Data supplied section start
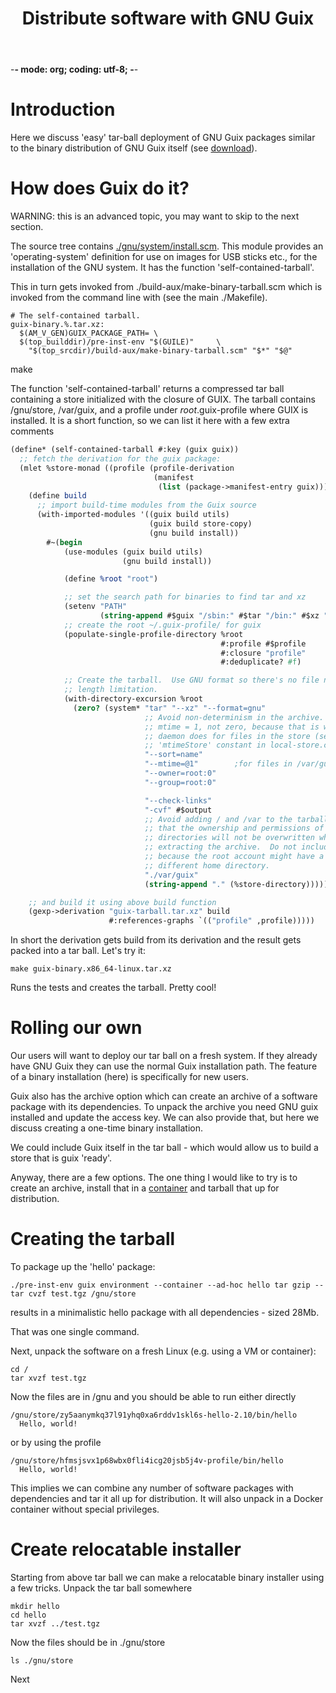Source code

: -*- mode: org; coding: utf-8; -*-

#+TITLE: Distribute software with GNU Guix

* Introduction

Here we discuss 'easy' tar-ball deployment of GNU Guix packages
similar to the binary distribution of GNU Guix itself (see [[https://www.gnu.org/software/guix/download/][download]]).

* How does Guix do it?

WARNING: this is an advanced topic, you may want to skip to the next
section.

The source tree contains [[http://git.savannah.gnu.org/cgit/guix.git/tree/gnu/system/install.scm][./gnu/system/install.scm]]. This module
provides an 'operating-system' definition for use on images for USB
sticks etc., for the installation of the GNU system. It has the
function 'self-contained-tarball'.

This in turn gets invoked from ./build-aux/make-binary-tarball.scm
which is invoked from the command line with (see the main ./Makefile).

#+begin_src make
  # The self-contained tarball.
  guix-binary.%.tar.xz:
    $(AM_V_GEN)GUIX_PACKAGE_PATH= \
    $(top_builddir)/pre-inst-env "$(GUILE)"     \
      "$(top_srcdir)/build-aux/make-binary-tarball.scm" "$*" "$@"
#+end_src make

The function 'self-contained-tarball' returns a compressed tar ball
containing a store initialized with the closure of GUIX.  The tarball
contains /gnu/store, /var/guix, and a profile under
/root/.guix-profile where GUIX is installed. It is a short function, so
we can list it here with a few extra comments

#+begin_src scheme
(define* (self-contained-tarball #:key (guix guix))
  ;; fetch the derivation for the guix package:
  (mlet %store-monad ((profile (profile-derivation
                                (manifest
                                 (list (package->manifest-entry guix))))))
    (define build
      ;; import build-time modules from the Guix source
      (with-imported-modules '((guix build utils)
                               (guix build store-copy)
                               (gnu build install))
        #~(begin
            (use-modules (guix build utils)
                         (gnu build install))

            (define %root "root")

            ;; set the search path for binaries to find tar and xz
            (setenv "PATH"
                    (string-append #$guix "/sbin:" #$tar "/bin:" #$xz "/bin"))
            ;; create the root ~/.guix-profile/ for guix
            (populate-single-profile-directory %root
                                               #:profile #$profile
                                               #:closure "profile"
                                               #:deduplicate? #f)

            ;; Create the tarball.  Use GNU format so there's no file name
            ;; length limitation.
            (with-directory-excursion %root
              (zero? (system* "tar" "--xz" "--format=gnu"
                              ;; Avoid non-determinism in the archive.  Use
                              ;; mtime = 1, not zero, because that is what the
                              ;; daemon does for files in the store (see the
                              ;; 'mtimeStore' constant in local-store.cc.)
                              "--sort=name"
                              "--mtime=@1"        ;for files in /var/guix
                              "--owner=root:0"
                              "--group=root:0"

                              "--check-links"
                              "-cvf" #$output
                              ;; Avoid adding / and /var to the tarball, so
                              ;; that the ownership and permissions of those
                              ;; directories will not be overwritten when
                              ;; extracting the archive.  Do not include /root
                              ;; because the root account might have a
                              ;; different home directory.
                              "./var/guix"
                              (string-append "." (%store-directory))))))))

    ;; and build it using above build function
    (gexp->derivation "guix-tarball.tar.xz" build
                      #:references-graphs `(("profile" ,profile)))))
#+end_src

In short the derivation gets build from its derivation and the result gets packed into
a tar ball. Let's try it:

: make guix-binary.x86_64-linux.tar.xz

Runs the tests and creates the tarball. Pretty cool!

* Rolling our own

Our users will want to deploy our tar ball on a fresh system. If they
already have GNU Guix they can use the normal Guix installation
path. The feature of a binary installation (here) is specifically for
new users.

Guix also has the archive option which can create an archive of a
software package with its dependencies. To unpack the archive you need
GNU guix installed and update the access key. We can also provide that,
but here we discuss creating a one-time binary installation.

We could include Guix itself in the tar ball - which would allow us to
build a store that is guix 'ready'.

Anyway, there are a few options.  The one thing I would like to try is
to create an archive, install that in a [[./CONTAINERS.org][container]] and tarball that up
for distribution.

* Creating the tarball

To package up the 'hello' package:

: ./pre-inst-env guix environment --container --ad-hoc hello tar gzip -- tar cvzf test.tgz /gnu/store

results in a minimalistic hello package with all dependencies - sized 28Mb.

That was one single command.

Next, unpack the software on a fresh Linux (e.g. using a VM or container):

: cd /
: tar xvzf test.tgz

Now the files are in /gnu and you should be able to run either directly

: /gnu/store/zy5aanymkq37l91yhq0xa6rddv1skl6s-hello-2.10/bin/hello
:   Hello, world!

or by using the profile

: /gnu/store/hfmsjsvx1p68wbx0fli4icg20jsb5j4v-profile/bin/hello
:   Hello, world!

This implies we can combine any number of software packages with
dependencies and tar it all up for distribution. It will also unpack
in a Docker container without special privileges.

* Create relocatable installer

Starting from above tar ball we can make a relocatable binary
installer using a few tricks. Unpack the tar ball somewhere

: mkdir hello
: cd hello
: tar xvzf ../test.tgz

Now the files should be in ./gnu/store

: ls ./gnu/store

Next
Data supplied section end
Data supplied section start
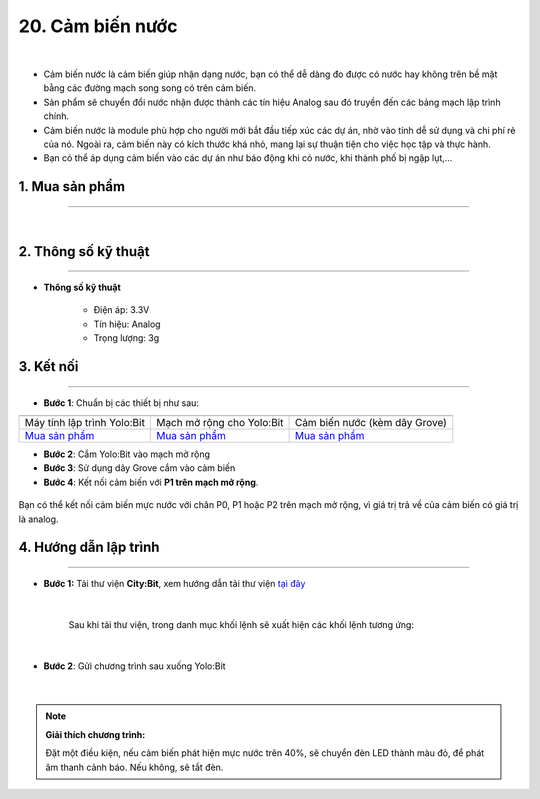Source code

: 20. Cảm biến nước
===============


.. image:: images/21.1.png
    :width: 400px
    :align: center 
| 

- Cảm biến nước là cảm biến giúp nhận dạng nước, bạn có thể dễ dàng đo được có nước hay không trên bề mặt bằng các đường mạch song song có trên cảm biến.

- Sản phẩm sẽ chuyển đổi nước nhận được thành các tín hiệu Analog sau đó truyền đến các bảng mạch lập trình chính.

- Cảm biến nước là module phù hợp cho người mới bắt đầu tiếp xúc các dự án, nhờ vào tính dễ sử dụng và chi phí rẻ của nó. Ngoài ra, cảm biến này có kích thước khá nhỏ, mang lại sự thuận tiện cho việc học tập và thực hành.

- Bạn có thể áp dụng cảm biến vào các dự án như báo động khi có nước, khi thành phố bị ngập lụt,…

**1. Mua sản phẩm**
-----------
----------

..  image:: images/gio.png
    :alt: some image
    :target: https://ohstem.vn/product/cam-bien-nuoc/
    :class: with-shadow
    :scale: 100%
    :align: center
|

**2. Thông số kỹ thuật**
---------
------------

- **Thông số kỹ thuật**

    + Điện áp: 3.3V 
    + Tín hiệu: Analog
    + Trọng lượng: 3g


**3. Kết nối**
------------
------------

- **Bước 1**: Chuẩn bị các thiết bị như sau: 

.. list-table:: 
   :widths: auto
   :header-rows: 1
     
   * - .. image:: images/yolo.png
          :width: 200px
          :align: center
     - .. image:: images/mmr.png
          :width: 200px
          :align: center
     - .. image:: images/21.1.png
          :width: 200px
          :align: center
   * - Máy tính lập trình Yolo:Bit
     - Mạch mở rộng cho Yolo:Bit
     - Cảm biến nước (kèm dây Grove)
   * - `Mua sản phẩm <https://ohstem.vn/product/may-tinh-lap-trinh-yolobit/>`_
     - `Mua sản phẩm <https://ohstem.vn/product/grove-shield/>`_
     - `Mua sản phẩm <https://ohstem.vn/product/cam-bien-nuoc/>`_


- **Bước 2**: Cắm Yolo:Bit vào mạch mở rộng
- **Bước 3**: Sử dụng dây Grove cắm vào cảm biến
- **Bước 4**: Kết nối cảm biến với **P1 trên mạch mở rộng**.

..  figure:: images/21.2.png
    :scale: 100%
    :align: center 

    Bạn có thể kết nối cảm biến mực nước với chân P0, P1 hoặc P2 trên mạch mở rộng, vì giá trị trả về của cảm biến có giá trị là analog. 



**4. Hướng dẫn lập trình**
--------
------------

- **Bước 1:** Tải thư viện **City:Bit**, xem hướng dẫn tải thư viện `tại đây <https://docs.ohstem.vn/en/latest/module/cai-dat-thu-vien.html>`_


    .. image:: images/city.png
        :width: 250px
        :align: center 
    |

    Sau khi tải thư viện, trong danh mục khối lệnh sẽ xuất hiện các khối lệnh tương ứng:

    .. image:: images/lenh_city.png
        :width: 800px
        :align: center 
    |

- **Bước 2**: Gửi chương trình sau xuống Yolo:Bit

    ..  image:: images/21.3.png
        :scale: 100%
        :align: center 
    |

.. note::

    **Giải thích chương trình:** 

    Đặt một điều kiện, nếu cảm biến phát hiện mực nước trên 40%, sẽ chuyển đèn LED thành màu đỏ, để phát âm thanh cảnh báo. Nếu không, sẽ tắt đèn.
Data supplied section end
# Exercise
Where the line holding "(with-directory-excursion %root" appears in the listing above, start reproducing exactly, and end with the line holding "not include /root".

# The answer
            (with-directory-excursion %root
              (zero? (system* "tar" "--xz" "--format=gnu"
                              ;; Avoid non-determinism in the archive.  Use
                              ;; mtime = 1, not zero, because that is what the
                              ;; daemon does for files in the store (see the
                              ;; 'mtimeStore' constant in local-store.cc.)
                              "--sort=name"
                              "--mtime=@1"        ;for files in /var/guix
                              "--owner=root:0"
                              "--group=root:0"

                              "--check-links"
                              "-cvf" #$output
                              ;; Avoid adding / and /var to the tarball, so
                              ;; that the ownership and permissions of those
                              ;; directories will not be overwritten when
                              ;; extracting the archive.  Do not include /root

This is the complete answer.